# [Your goal]
Reproduce every line of the records below verbatim, keeping the original order and line breaks.

[Information provided Boundary: Start]

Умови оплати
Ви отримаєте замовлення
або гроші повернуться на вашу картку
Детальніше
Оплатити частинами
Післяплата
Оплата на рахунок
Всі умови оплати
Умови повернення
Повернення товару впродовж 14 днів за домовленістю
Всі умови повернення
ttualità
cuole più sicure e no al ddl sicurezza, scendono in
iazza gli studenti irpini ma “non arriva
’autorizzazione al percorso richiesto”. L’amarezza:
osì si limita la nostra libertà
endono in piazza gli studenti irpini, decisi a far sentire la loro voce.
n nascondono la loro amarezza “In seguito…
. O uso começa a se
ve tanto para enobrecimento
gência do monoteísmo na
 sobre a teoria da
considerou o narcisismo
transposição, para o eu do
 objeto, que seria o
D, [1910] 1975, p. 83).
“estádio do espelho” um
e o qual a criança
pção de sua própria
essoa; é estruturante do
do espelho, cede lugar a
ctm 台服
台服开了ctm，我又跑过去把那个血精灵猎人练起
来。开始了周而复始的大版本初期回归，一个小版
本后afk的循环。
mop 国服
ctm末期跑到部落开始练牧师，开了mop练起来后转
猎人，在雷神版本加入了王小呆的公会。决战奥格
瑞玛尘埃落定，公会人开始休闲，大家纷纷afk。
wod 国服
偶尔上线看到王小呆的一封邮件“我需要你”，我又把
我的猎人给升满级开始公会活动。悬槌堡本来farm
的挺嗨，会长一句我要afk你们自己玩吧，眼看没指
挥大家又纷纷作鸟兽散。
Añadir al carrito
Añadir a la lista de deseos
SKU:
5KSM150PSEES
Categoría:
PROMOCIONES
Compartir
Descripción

[Information provided Boundary: End]

# [Answer to the problem]
Умови оплати
Ви отримаєте замовлення
або гроші повернуться на вашу картку
Детальніше
Оплатити частинами
Післяплата
Оплата на рахунок
Всі умови оплати
Умови повернення
Повернення товару впродовж 14 днів за домовленістю
Всі умови повернення
ttualità
cuole più sicure e no al ddl sicurezza, scendono in
iazza gli studenti irpini ma “non arriva
’autorizzazione al percorso richiesto”. L’amarezza:
osì si limita la nostra libertà
endono in piazza gli studenti irpini, decisi a far sentire la loro voce.
n nascondono la loro amarezza “In seguito…
. O uso começa a se
ve tanto para enobrecimento
gência do monoteísmo na
 sobre a teoria da
considerou o narcisismo
transposição, para o eu do
 objeto, que seria o
D, [1910] 1975, p. 83).
“estádio do espelho” um
e o qual a criança
pção de sua própria
essoa; é estruturante do
do espelho, cede lugar a
ctm 台服
台服开了ctm，我又跑过去把那个血精灵猎人练起
来。开始了周而复始的大版本初期回归，一个小版
本后afk的循环。
mop 国服
ctm末期跑到部落开始练牧师，开了mop练起来后转
猎人，在雷神版本加入了王小呆的公会。决战奥格
瑞玛尘埃落定，公会人开始休闲，大家纷纷afk。
wod 国服
偶尔上线看到王小呆的一封邮件“我需要你”，我又把
我的猎人给升满级开始公会活动。悬槌堡本来farm
的挺嗨，会长一句我要afk你们自己玩吧，眼看没指
挥大家又纷纷作鸟兽散。
Añadir al carrito
Añadir a la lista de deseos
SKU:
5KSM150PSEES
Categoría:
PROMOCIONES
Compartir
Descripción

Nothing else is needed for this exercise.